[Data records]

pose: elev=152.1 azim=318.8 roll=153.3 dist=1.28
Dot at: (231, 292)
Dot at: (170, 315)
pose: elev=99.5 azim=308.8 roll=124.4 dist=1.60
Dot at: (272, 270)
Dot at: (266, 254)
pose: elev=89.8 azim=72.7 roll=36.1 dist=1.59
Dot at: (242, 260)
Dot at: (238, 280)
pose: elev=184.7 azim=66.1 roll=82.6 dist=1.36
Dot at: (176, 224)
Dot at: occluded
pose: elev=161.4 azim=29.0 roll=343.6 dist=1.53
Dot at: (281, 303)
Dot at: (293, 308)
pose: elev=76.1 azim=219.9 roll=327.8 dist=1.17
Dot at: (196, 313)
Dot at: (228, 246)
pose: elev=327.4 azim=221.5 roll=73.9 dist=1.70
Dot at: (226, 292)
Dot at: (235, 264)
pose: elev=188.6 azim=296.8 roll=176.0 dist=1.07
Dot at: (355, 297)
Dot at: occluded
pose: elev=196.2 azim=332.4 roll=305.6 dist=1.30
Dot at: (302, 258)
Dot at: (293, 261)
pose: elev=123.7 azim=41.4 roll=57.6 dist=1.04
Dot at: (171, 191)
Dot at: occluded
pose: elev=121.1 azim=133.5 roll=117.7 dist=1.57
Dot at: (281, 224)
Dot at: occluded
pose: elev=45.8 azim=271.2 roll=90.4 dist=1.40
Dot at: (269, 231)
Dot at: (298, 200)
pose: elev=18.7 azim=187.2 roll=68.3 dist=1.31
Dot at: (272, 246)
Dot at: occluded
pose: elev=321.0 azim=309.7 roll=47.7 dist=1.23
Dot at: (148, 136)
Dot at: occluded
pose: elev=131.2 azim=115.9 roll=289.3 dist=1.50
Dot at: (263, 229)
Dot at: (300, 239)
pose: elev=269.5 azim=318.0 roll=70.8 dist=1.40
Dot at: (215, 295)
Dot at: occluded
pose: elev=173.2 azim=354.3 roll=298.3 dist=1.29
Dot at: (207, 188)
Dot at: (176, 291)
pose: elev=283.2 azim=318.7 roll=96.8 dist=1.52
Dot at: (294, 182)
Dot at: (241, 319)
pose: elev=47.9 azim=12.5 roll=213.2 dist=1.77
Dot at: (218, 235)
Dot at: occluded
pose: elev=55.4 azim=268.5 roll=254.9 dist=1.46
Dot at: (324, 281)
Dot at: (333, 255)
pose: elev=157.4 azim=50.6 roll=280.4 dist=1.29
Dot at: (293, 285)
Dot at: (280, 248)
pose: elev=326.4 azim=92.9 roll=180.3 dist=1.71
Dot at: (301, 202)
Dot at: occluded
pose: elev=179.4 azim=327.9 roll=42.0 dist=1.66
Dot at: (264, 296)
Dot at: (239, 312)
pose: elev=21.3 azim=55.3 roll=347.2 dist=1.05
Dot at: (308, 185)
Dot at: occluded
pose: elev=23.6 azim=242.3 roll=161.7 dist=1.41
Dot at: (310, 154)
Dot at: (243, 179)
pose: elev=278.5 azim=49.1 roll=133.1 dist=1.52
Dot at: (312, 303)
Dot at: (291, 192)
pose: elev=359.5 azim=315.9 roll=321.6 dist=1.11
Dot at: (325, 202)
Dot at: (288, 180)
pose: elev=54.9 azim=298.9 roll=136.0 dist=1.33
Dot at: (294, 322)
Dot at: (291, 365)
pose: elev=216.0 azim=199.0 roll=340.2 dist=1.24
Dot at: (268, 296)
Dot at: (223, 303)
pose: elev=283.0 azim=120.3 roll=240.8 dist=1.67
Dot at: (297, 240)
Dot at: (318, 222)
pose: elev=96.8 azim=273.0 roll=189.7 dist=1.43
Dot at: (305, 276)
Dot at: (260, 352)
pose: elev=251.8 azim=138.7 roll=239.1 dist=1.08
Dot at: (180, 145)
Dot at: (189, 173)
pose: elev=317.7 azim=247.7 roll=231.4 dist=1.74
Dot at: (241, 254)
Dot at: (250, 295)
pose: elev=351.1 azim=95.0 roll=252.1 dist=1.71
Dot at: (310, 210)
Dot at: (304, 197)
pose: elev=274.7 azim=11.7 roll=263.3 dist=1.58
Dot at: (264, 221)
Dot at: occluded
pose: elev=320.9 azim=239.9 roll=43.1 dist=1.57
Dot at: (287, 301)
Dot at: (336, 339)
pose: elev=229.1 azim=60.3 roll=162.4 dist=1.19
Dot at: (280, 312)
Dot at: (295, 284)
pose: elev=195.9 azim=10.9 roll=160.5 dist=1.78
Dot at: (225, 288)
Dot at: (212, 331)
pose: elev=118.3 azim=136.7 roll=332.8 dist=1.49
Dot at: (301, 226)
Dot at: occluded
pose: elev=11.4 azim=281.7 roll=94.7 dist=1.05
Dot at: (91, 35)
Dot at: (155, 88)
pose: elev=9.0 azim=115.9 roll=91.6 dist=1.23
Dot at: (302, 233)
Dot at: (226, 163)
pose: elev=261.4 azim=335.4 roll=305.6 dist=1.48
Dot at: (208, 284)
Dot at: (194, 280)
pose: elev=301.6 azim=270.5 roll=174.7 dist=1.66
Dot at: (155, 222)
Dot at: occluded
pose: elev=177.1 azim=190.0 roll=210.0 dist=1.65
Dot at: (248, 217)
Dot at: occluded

- **What to work on**: Repeat all of the records above word for word, keeping every line in its original order.

- **Exercise result**:
pose: elev=152.1 azim=318.8 roll=153.3 dist=1.28
Dot at: (231, 292)
Dot at: (170, 315)
pose: elev=99.5 azim=308.8 roll=124.4 dist=1.60
Dot at: (272, 270)
Dot at: (266, 254)
pose: elev=89.8 azim=72.7 roll=36.1 dist=1.59
Dot at: (242, 260)
Dot at: (238, 280)
pose: elev=184.7 azim=66.1 roll=82.6 dist=1.36
Dot at: (176, 224)
Dot at: occluded
pose: elev=161.4 azim=29.0 roll=343.6 dist=1.53
Dot at: (281, 303)
Dot at: (293, 308)
pose: elev=76.1 azim=219.9 roll=327.8 dist=1.17
Dot at: (196, 313)
Dot at: (228, 246)
pose: elev=327.4 azim=221.5 roll=73.9 dist=1.70
Dot at: (226, 292)
Dot at: (235, 264)
pose: elev=188.6 azim=296.8 roll=176.0 dist=1.07
Dot at: (355, 297)
Dot at: occluded
pose: elev=196.2 azim=332.4 roll=305.6 dist=1.30
Dot at: (302, 258)
Dot at: (293, 261)
pose: elev=123.7 azim=41.4 roll=57.6 dist=1.04
Dot at: (171, 191)
Dot at: occluded
pose: elev=121.1 azim=133.5 roll=117.7 dist=1.57
Dot at: (281, 224)
Dot at: occluded
pose: elev=45.8 azim=271.2 roll=90.4 dist=1.40
Dot at: (269, 231)
Dot at: (298, 200)
pose: elev=18.7 azim=187.2 roll=68.3 dist=1.31
Dot at: (272, 246)
Dot at: occluded
pose: elev=321.0 azim=309.7 roll=47.7 dist=1.23
Dot at: (148, 136)
Dot at: occluded
pose: elev=131.2 azim=115.9 roll=289.3 dist=1.50
Dot at: (263, 229)
Dot at: (300, 239)
pose: elev=269.5 azim=318.0 roll=70.8 dist=1.40
Dot at: (215, 295)
Dot at: occluded
pose: elev=173.2 azim=354.3 roll=298.3 dist=1.29
Dot at: (207, 188)
Dot at: (176, 291)
pose: elev=283.2 azim=318.7 roll=96.8 dist=1.52
Dot at: (294, 182)
Dot at: (241, 319)
pose: elev=47.9 azim=12.5 roll=213.2 dist=1.77
Dot at: (218, 235)
Dot at: occluded
pose: elev=55.4 azim=268.5 roll=254.9 dist=1.46
Dot at: (324, 281)
Dot at: (333, 255)
pose: elev=157.4 azim=50.6 roll=280.4 dist=1.29
Dot at: (293, 285)
Dot at: (280, 248)
pose: elev=326.4 azim=92.9 roll=180.3 dist=1.71
Dot at: (301, 202)
Dot at: occluded
pose: elev=179.4 azim=327.9 roll=42.0 dist=1.66
Dot at: (264, 296)
Dot at: (239, 312)
pose: elev=21.3 azim=55.3 roll=347.2 dist=1.05
Dot at: (308, 185)
Dot at: occluded
pose: elev=23.6 azim=242.3 roll=161.7 dist=1.41
Dot at: (310, 154)
Dot at: (243, 179)
pose: elev=278.5 azim=49.1 roll=133.1 dist=1.52
Dot at: (312, 303)
Dot at: (291, 192)
pose: elev=359.5 azim=315.9 roll=321.6 dist=1.11
Dot at: (325, 202)
Dot at: (288, 180)
pose: elev=54.9 azim=298.9 roll=136.0 dist=1.33
Dot at: (294, 322)
Dot at: (291, 365)
pose: elev=216.0 azim=199.0 roll=340.2 dist=1.24
Dot at: (268, 296)
Dot at: (223, 303)
pose: elev=283.0 azim=120.3 roll=240.8 dist=1.67
Dot at: (297, 240)
Dot at: (318, 222)
pose: elev=96.8 azim=273.0 roll=189.7 dist=1.43
Dot at: (305, 276)
Dot at: (260, 352)
pose: elev=251.8 azim=138.7 roll=239.1 dist=1.08
Dot at: (180, 145)
Dot at: (189, 173)
pose: elev=317.7 azim=247.7 roll=231.4 dist=1.74
Dot at: (241, 254)
Dot at: (250, 295)
pose: elev=351.1 azim=95.0 roll=252.1 dist=1.71
Dot at: (310, 210)
Dot at: (304, 197)
pose: elev=274.7 azim=11.7 roll=263.3 dist=1.58
Dot at: (264, 221)
Dot at: occluded
pose: elev=320.9 azim=239.9 roll=43.1 dist=1.57
Dot at: (287, 301)
Dot at: (336, 339)
pose: elev=229.1 azim=60.3 roll=162.4 dist=1.19
Dot at: (280, 312)
Dot at: (295, 284)
pose: elev=195.9 azim=10.9 roll=160.5 dist=1.78
Dot at: (225, 288)
Dot at: (212, 331)
pose: elev=118.3 azim=136.7 roll=332.8 dist=1.49
Dot at: (301, 226)
Dot at: occluded
pose: elev=11.4 azim=281.7 roll=94.7 dist=1.05
Dot at: (91, 35)
Dot at: (155, 88)
pose: elev=9.0 azim=115.9 roll=91.6 dist=1.23
Dot at: (302, 233)
Dot at: (226, 163)
pose: elev=261.4 azim=335.4 roll=305.6 dist=1.48
Dot at: (208, 284)
Dot at: (194, 280)
pose: elev=301.6 azim=270.5 roll=174.7 dist=1.66
Dot at: (155, 222)
Dot at: occluded
pose: elev=177.1 azim=190.0 roll=210.0 dist=1.65
Dot at: (248, 217)
Dot at: occluded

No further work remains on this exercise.